For the series Bozeman’s Curse, Engelberts spent a month as artist-in-residence at the Ucross Foundation in Wyoming (USA). Through the cycle of photography and material play, she investigated the duality between the perception of a romantic landscape and the economic reality of today’s world. In Wyoming she found a place of transition.
The lands photographed here originally belonged to native, nomadic people. Then arrived colonists looking for gold and prosperity, later companies came drilling for raw and valuable materials. When the mines ceased to bear wealth, they looked still deeper to unearth riches below ground – and turned to frack.
At first glance perhaps the land photographed here – Bozeman’s trail – doesn’t seem to be a very distinctive place. Void of houses, people and traffic, a vast emptiness opens up. John M. Bozeman, this work’s protagonist and namesake, was the first to cross the land in search of
gold. His digging was the start of human imposition on these lands; the title lends the work this story of the place. Like a map, the image unfolds.

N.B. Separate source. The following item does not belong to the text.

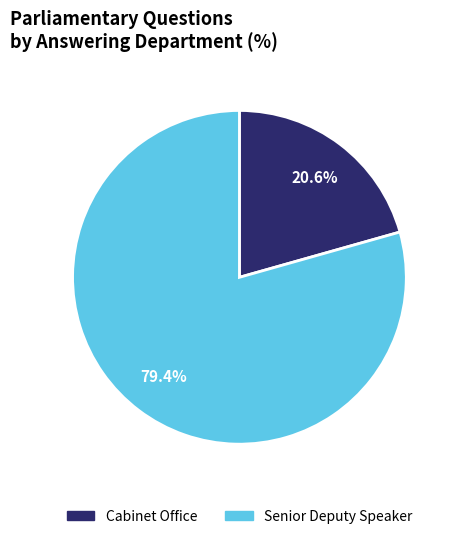

True or false: Senior Deputy Speaker accounts for 89% of the total.

False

The technique of etching that Tanja Engelberts is using in her work somewhat bites an image into the surface of the plate and is itself a form of erosion – akin to the blight on this land. The shimmering, golden surface alludes to the craziness of the gold rush and the copper and brass mines surrounding Bozeman’s trail – its reflection transforms the land from positive to negative. At once present and a shadow, the story of Bozeman’s trail appears tethered to its surface.